_Task instructions_. Reproduce these lines verbatim, every one of the data below included.
Entries shown section start
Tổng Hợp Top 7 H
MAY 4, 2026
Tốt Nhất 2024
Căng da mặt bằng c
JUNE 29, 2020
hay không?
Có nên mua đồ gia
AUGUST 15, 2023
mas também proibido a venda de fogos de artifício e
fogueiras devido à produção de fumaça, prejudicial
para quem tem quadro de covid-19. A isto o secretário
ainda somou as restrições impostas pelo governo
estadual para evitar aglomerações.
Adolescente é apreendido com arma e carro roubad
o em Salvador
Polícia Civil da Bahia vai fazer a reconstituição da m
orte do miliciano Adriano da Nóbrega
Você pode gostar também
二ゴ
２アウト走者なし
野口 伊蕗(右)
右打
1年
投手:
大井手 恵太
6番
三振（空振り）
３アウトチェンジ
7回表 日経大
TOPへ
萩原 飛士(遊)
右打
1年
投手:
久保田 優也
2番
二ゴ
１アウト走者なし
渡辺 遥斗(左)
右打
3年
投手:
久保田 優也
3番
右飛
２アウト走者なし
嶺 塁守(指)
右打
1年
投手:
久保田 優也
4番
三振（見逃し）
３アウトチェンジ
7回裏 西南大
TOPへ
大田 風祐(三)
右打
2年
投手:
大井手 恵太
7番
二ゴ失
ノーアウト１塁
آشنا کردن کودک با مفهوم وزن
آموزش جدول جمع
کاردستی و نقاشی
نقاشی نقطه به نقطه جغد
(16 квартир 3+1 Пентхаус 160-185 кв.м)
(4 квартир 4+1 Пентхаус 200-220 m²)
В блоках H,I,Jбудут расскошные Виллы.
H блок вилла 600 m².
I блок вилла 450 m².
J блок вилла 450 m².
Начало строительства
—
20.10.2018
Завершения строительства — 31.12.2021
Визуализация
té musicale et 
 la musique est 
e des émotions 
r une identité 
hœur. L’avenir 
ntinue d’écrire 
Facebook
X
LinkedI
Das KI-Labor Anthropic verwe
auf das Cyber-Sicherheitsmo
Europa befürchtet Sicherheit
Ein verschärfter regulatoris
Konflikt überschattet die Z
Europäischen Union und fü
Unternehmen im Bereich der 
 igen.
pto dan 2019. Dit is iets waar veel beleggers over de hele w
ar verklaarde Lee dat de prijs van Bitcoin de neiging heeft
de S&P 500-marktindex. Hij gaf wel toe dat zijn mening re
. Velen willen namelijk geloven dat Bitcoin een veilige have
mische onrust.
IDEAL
Entries shown section end
_Solution to the problem_.
Tổng Hợp Top 7 H
MAY 4, 2026
Tốt Nhất 2024
Căng da mặt bằng c
JUNE 29, 2020
hay không?
Có nên mua đồ gia
AUGUST 15, 2023
mas também proibido a venda de fogos de artifício e
fogueiras devido à produção de fumaça, prejudicial
para quem tem quadro de covid-19. A isto o secretário
ainda somou as restrições impostas pelo governo
estadual para evitar aglomerações.
Adolescente é apreendido com arma e carro roubad
o em Salvador
Polícia Civil da Bahia vai fazer a reconstituição da m
orte do miliciano Adriano da Nóbrega
Você pode gostar também
二ゴ
２アウト走者なし
野口 伊蕗(右)
右打
1年
投手:
大井手 恵太
6番
三振（空振り）
３アウトチェンジ
7回表 日経大
TOPへ
萩原 飛士(遊)
右打
1年
投手:
久保田 優也
2番
二ゴ
１アウト走者なし
渡辺 遥斗(左)
右打
3年
投手:
久保田 優也
3番
右飛
２アウト走者なし
嶺 塁守(指)
右打
1年
投手:
久保田 優也
4番
三振（見逃し）
３アウトチェンジ
7回裏 西南大
TOPへ
大田 風祐(三)
右打
2年
投手:
大井手 恵太
7番
二ゴ失
ノーアウト１塁
آشنا کردن کودک با مفهوم وزن
آموزش جدول جمع
کاردستی و نقاشی
نقاشی نقطه به نقطه جغد
(16 квартир 3+1 Пентхаус 160-185 кв.м)
(4 квартир 4+1 Пентхаус 200-220 m²)
В блоках H,I,Jбудут расскошные Виллы.
H блок вилла 600 m².
I блок вилла 450 m².
J блок вилла 450 m².
Начало строительства
—
20.10.2018
Завершения строительства — 31.12.2021
Визуализация
té musicale et 
 la musique est 
e des émotions 
r une identité 
hœur. L’avenir 
ntinue d’écrire 
Facebook
X
LinkedI
Das KI-Labor Anthropic verwe
auf das Cyber-Sicherheitsmo
Europa befürchtet Sicherheit
Ein verschärfter regulatoris
Konflikt überschattet die Z
Europäischen Union und fü
Unternehmen im Bereich der 
 igen.
pto dan 2019. Dit is iets waar veel beleggers over de hele w
ar verklaarde Lee dat de prijs van Bitcoin de neiging heeft
de S&P 500-marktindex. Hij gaf wel toe dat zijn mening re
. Velen willen namelijk geloven dat Bitcoin een veilige have
mische onrust.
IDEAL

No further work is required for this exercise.